Two recent cases have evoked memories of criminal prosecutions for promoters of abusive tax shelters: United States v. Daugerdas, 2022 U.S. App. LEXIS 2776 (2d Cir. 1/31/22), Summary Order, CA2 here and G.S. here; and Larson v. Commissioner, T.C. Memo. 2022-3, G.S. here.
I have discussed Daugerdas’ criminal prosecution and conviction in many blog entries. See here. Daugerdas was a lawyer promoter of Son of Boss tax shelters. He made a lot of money in the fraudulent shelters and, as one consequence, brought down his law firm, Jenkens & Gilchrist. At his sentencing, the Court imposed a sentence of 180 month period of incarceration and major financial penalties in the form of forfeiture of $164,737,500 and restitution of $371,006,397. Daugerdas had previously exhausted his direct appeal and 18 U.S.C. § 2255 remedies. This time, while still incarcerated, he sought relief for the monetary penalties by a writ of audita querela, a writ in criminal cases used to cover matters that could not be addressed in the other remedies he pursued. The Court held that the writ querela was not available because “Daugerdas could have sought relief through other legal avenues.” As to both of the other remedies—direct appeal and § 2255—even though it was not certain that he could obtain relief, he had the opportunity to pursue relief.
One interesting argument Daugerdas raised was the potential for relief under the holding of Honeycutt v.

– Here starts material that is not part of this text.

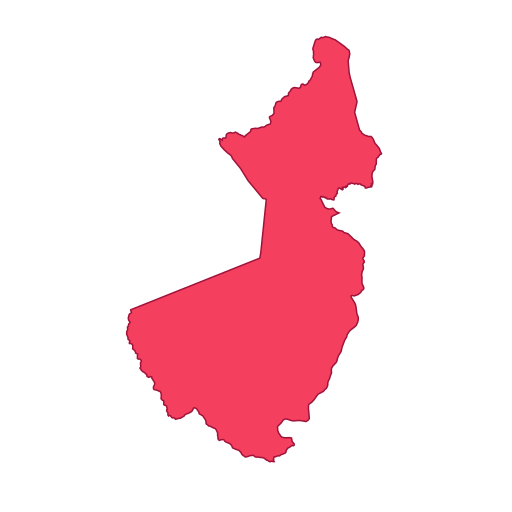 outline of Pontes e Lacerda, Mato Grosso, Brazil, rotated 351°
{"feature_id": "56859067B31933102266725", "entity_name": "Pontes e Lacerda", "entity_type": "district", "adm_level": 2, "iso_a3": "BRA", "parent_name": "Brazil", "parent_adm1": "Mato Grosso", "projection": "mercator", "projection_center": [-59.418, -15.43], "detail": "fine", "context": "isolated", "style": "filled", "palette": "rose", "viewbox_px": 512, "rotation_deg": 351, "n_neighbors": 0, "source": "geoboundaries", "source_scale": "gbopen_adm2", "svg_char_len": 6118}
<svg xmlns="http://www.w3.org/2000/svg" viewBox="0 0 512 512"><g transform="rotate(351 256 256)"><path d="M271.3,129.8L270.7,130.4L270.5,131.3L269.9,132.3L264.3,135.5L263.3,136.6L261.3,134.9L259.8,134.2L258.9,133.4L258.1,133.2L257.5,132.2L255.0,130.4L253.5,130.9L252.0,131.0L250.0,130.0L247.6,130.3L246.5,130.7L245.6,131.7L244.9,134.1L244.2,134.7L242.0,134.3L240.8,135.3L240.6,136.3L238.7,134.4L237.9,134.5L237.5,135.2L238.0,136.0L238.3,137.4L237.8,139.3L238.6,142.1L241.1,146.0L244.3,150.0L246.8,152.5L247.4,153.7L248.1,156.2L254.4,167.1L260.0,180.4L271.6,200.0L272.2,200.5L274.0,200.9L275.0,201.7L261.2,253.6L259.4,258.7L123.8,289.5L123.8,290.4L124.2,292.0L123.6,292.9L122.3,293.3L121.4,294.2L120.1,297.4L120.2,299.5L121.3,302.0L119.7,303.2L118.8,305.4L117.9,306.1L117.7,309.0L117.1,309.5L116.5,310.7L116.0,312.9L116.8,316.4L116.6,318.3L118.1,320.0L117.8,321.1L117.2,321.9L117.4,322.7L118.5,322.8L119.4,323.3L120.2,324.8L120.3,325.8L119.6,328.4L121.3,330.2L122.0,332.0L121.9,333.0L123.9,334.5L123.4,335.4L122.8,338.6L123.5,339.4L125.1,339.6L126.4,341.3L126.1,342.4L125.3,343.3L124.9,345.5L125.1,346.6L124.8,347.5L124.1,348.1L123.9,349.0L124.5,349.5L124.7,350.7L126.4,352.8L127.9,353.8L128.3,354.8L129.6,356.1L129.4,357.5L130.0,358.2L130.8,359.0L132.2,358.9L133.2,358.6L134.1,359.2L134.0,360.4L136.0,364.9L136.0,366.0L135.3,367.9L134.4,368.8L134.1,369.9L134.0,371.2L134.5,372.0L137.3,373.1L139.0,374.3L139.9,374.5L140.6,376.2L140.8,378.2L139.9,382.1L140.9,383.7L142.2,384.7L141.7,388.3L142.1,389.0L142.8,389.0L144.1,390.2L144.4,393.4L143.7,394.0L143.5,395.0L144.5,397.2L144.1,399.3L144.7,400.4L145.7,399.9L146.4,400.3L147.6,402.4L148.4,402.9L150.1,403.0L150.9,404.7L154.2,404.3L156.1,404.4L160.0,402.8L160.6,402.0L161.3,401.6L163.3,400.9L164.3,400.9L167.7,399.7L168.5,399.2L170.9,396.2L172.8,396.9L173.5,397.6L173.9,398.8L175.1,400.9L175.2,402.9L178.4,405.5L180.5,410.0L180.7,412.5L180.5,413.6L180.8,414.4L181.6,414.8L182.5,416.4L184.3,417.0L185.6,418.2L188.7,420.1L189.4,421.1L190.4,424.7L190.0,427.0L190.1,429.5L189.8,430.3L190.2,431.6L191.0,432.4L192.6,432.0L194.9,432.2L195.8,432.9L196.4,434.3L197.3,435.1L200.6,437.1L201.9,438.7L202.4,439.7L202.8,441.8L206.1,444.0L208.3,444.9L210.2,447.3L211.1,449.9L214.0,452.9L216.4,452.8L219.2,452.2L222.3,452.6L223.6,454.1L224.7,454.7L226.6,454.9L229.4,455.9L230.6,456.0L232.6,457.1L234.5,459.3L235.6,459.7L236.9,461.1L238.0,461.4L239.0,461.1L240.9,461.8L241.8,461.9L241.2,460.2L241.8,459.5L241.7,458.6L242.6,457.1L243.7,457.4L246.0,456.8L248.1,457.1L249.2,456.3L253.5,455.4L254.7,454.7L255.6,452.5L257.3,450.8L259.8,449.9L261.5,448.9L262.3,448.8L263.1,449.3L264.2,448.7L264.4,447.8L262.7,444.8L262.6,441.3L261.0,440.7L255.7,440.0L253.4,439.0L252.6,438.3L250.8,434.6L250.2,431.9L250.5,428.2L250.9,427.5L254.7,424.9L256.9,422.6L258.7,421.6L259.7,421.6L261.2,422.0L265.2,424.1L267.0,424.7L271.9,425.1L274.6,425.6L279.4,427.3L281.4,426.6L283.0,425.2L283.3,424.3L284.0,414.1L284.7,411.3L285.3,410.5L287.8,409.4L290.5,407.4L295.6,402.2L301.0,400.4L301.9,399.9L303.0,398.7L304.7,397.8L305.3,397.1L306.6,395.0L307.2,392.1L307.7,391.1L309.6,388.4L310.5,386.3L312.3,383.3L312.6,380.1L313.2,378.4L314.8,376.6L318.4,373.8L319.4,372.5L320.7,369.4L322.0,367.2L325.1,363.7L326.8,359.4L330.6,352.8L332.7,350.4L333.7,348.0L335.8,345.6L337.4,344.2L343.5,340.8L344.3,340.0L346.2,337.1L347.2,334.4L347.4,332.4L346.6,328.8L346.8,322.5L346.7,319.9L346.2,317.8L343.5,311.4L343.7,310.3L344.7,310.1L346.9,310.8L350.9,310.0L353.8,308.3L355.1,306.6L356.8,305.9L357.4,305.0L357.5,303.9L356.4,299.4L357.4,293.4L357.3,291.4L358.4,288.0L360.0,285.7L360.3,283.9L360.2,281.9L360.4,280.6L362.0,279.0L362.1,277.9L361.2,275.9L361.2,274.8L363.1,272.8L363.9,268.6L363.6,267.1L362.9,266.5L362.8,265.5L361.2,263.1L359.8,259.6L359.2,258.6L357.9,257.1L355.2,254.9L350.6,248.7L349.9,248.1L346.7,246.7L345.5,245.0L340.5,243.1L338.3,240.5L336.8,240.0L336.0,238.5L336.2,237.3L335.5,235.3L335.6,233.1L336.5,230.2L336.7,228.9L344.8,226.4L342.4,225.0L341.2,223.6L339.9,221.4L339.3,220.8L336.9,221.2L335.4,221.0L333.9,220.4L331.7,218.8L329.5,212.1L329.5,211.2L328.3,209.2L328.9,208.6L329.0,207.8L329.6,207.3L331.1,208.3L331.9,207.9L333.5,209.5L334.1,209.1L334.9,209.8L335.2,210.8L337.9,211.3L338.7,211.1L339.4,211.9L341.1,212.7L341.8,212.7L342.4,210.3L343.1,209.7L344.2,209.4L344.4,208.4L346.2,206.7L346.0,205.4L347.7,202.4L348.6,201.8L350.1,202.7L350.8,203.6L351.9,204.1L352.6,203.4L352.0,202.7L352.0,201.8L354.6,201.8L355.2,202.5L356.0,202.1L356.0,201.1L357.2,201.4L357.5,200.4L358.8,199.2L360.0,199.7L360.3,199.0L361.1,198.8L364.0,199.8L364.6,200.5L365.3,200.1L366.1,200.3L367.2,200.2L367.9,201.2L369.7,200.9L370.5,201.3L370.8,202.1L373.8,203.8L374.5,204.8L374.6,205.9L375.8,206.1L377.7,205.7L380.9,205.7L380.7,204.6L381.6,204.7L381.8,203.7L381.4,203.0L382.5,203.0L383.0,201.2L382.9,195.5L383.7,192.4L384.9,190.5L386.9,189.1L387.8,185.7L389.2,183.9L390.1,178.8L390.6,178.2L392.1,177.5L393.9,175.4L395.6,175.0L396.0,174.4L395.4,173.1L394.6,169.0L392.0,164.5L391.2,163.6L390.1,159.0L389.0,156.8L388.3,155.9L386.1,155.6L382.2,153.6L379.7,151.1L379.3,149.6L378.0,147.8L375.9,129.5L379.8,119.8L379.9,118.5L377.0,94.7L376.7,89.2L377.6,77.3L378.9,74.8L380.2,71.1L380.2,68.2L379.9,67.2L378.5,65.9L376.1,62.8L368.1,54.9L365.1,53.2L362.6,51.5L360.1,50.7L359.1,50.1L356.2,50.8L354.7,50.2L351.8,51.7L351.0,51.7L350.3,51.2L349.1,51.7L348.2,52.7L344.8,59.5L344.5,60.7L344.8,62.4L344.5,65.4L343.5,69.3L344.4,72.7L345.1,74.0L346.2,74.5L349.8,74.8L350.0,76.6L349.5,77.9L348.3,79.3L341.3,83.3L340.0,86.1L339.9,87.0L337.0,90.7L336.4,91.3L335.5,91.6L335.0,92.7L333.8,93.9L331.9,94.7L330.5,94.9L329.6,93.7L328.9,93.4L327.9,93.6L327.2,94.2L326.5,96.0L324.8,97.1L320.5,95.6L318.7,95.8L316.7,96.9L316.2,98.0L313.6,100.2L313.0,102.7L311.7,102.7L310.8,103.1L309.8,102.9L308.7,103.3L305.7,105.4L305.4,106.3L304.8,107.1L302.4,106.7L300.3,107.3L299.6,107.9L298.4,110.7L296.8,112.3L296.2,117.5L295.8,118.2L294.1,119.7L291.8,120.3L291.0,120.9L290.9,121.7L291.5,123.7L291.7,126.0L290.6,128.0L288.6,128.1L286.4,128.7L285.5,129.4L283.8,129.9L281.9,129.5L277.7,130.3L275.2,129.7L271.3,129.8Z" fill="#f43f5e" stroke="#9f1239" stroke-width="1.5"/></g></svg>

United States, ___ U.S. ___, 137 S. Ct. 1626 (2017), G.S. here. Honeycutt held that, because of the language of the criminal forfeiture statute, a criminal defendant could not have forfeiture imposed for conduct for which the financial benefit went to other co-conspirators rather than Honeycutt. However, the principle of Honeycutt does not apply to restitution. (See 137 S.Ct. at 1634-1635.) Co-conspirators can be held jointly and severally liable for restitution for losses within the reasonable scope of the conspiracy. See e.g., United States v. Veasey, (5th Cir. 1/28/21) Unpublished, CA5 here, and G.S. here (where the defendant raised the possibility for relief from restitution based on Honeycutt protectively in the event Honeycutt was applied to restitution during the appeal, see Slip Op. 27); and DOJ CTM, 44.03[2][b] Scheme, Conspiracy, or Pattern, here, pp. 14-16.
In Larson v. Commissioner, T.C. Memo. 2022-3, G.S. here, Larson had been convicted of promoting abusive tax shelters. The Larson saga has played prominently in earlier blogs. See here. At the time of filing the petition, he was incarcerated in El Paso. (Slip Op. 2-3.) The shelter involved in this case was not one he promoted to others but one devised to help the related promoters of the schemes defer the inclusion of some of the substantial income from the transactions through an ESOP. Larson claimed the income could be deferred because he has a substantial risk of forfeiture. The Court held that he did not have a substantial risk of forfeiture and sustained the I.R.S. inclusion in income rather than deferring. The only interesting thing is the following (Slip Op. 9 n. 8): “At trial respondent conceded the fraud penalty for all years at issue.”